"The Place Beyond the Pines" 

Never-ending stories

As the showing I attended of "The Place Beyond the Pines" — director Derek Cianfrance's moody, ambitious, new crime-drama — came to an end, I couldn't help overhearing the conversation happening amongst the college-age group sitting behind me. One was explaining to his friends that while the film wasn't what he expecting, he thought it was "really good." He went on to say that he was still processing the film, trying to piece together what exactly it was trying to say. "Yeah," one of his friends chimed in, "it probably has a really deep meaning." I don't think I could come up with a better explanation for this flawed, but fascinating, film if I tried.

Cianfrance takes a novelistic approach to his small-scale epic about fathers and sons, the choices they make, and the legacies they leave behind. Told in triptych, the film is split into three connected storylines. In the first, Ryan Gosling plays Luke Glanton, a talented motorcyclist making a meager living working in a stunt show for a traveling fair. After one of his shows, he's approached by Romina (a slightly frumped up Eva Mendes, giving a natural, understated performance), a diner waitress with whom he had a fling the last time the fair passed through town. It turns out she had a son as a result, who she never told Luke about. Instead of turning tail and running away, he makes the decision to quit the fair and stick around. He wants to take responsibility and provide for his family the way his own father never did. Unfortunately, he decides that the best way to do that quickly and easily is to start robbing banks.

At a crucial moment, he crosses paths with Avery Cross (Bradley Cooper), a young, too-smart-for-his-own-good cop who gets injured in the line of duty. We then follow Avery's story, as he's raised up as a hero as a result of his efforts. His father, a district attorney, encourages Avery to capitalize on the notoriety and transition to a career in politics. Avery soon learns that his decisions open a number of windows of opportunity, while slamming shut several others. The final, most interesting, but also most flawed section of the film jumps in time 15 years to find the two men's sons (played by Dan DeHaan of "Chronicle" and Emory Cohen of TV's "Smash"), now teenagers, as they're beginning to make choices of their own, setting down the paths that will come to define them as they grow into adulthood.

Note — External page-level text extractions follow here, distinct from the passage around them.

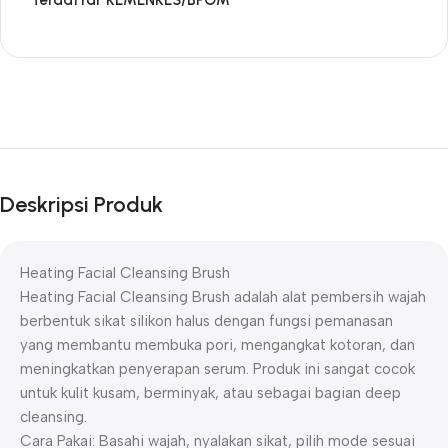
Terdaftar KEMENKES/BPOM
Deskripsi Produk
Heating Facial Cleansing Brush
Heating Facial Cleansing Brush adalah alat pembersih wajah
berbentuk sikat silikon halus dengan fungsi pemanasan
yang membantu membuka pori, mengangkat kotoran, dan
meningkatkan penyerapan serum. Produk ini sangat cocok
untuk kulit kusam, berminyak, atau sebagai bagian deep
cleansing.
Cara Pakai: Basahi wajah, nyalakan sikat, pilih mode sesuai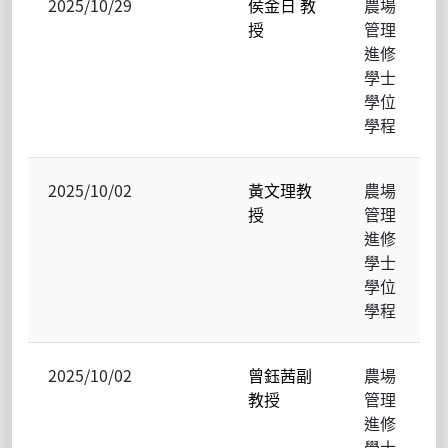
2025/10/29
侯金日 教
農場
授
管理
進修
學士
學位
學程
2025/10/02
黃文理教
農場
授
管理
進修
學士
學位
學程
2025/10/02
曾鈺茜副
農場
教授
管理
進修
學士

Cianfrance's previous film was "Blue Valentine," an intimate drama observing the slow implosion of the relationship between a married couple, played by Ryan Gosling and Michelle Williams, and the director has a gift for getting rich, textured performances from his actors. Here he's telling a much bigger story, admirable in its ambition and scope. Gosling gives another great performance as the stoic, brooding type that he's so good at playing, and his segment is the strongest of the film. The characterization is so sharply drawn and richly detailed that it's a little disappointing that the story loses some of its focus as it moves forward. It balances this out, however, by becoming increasingly thrilling as its ambition becomes more apparent.

"The Place Beyond the Pines" has a scruffy sort of beauty to it, and while it ultimately offers no thesis to the story it weaves, I was OK with that. Perhaps the highest praise I can give the film is to say that the point at which the movie ends could easily mark the beginning to another that I'd gladly buy a ticket to see.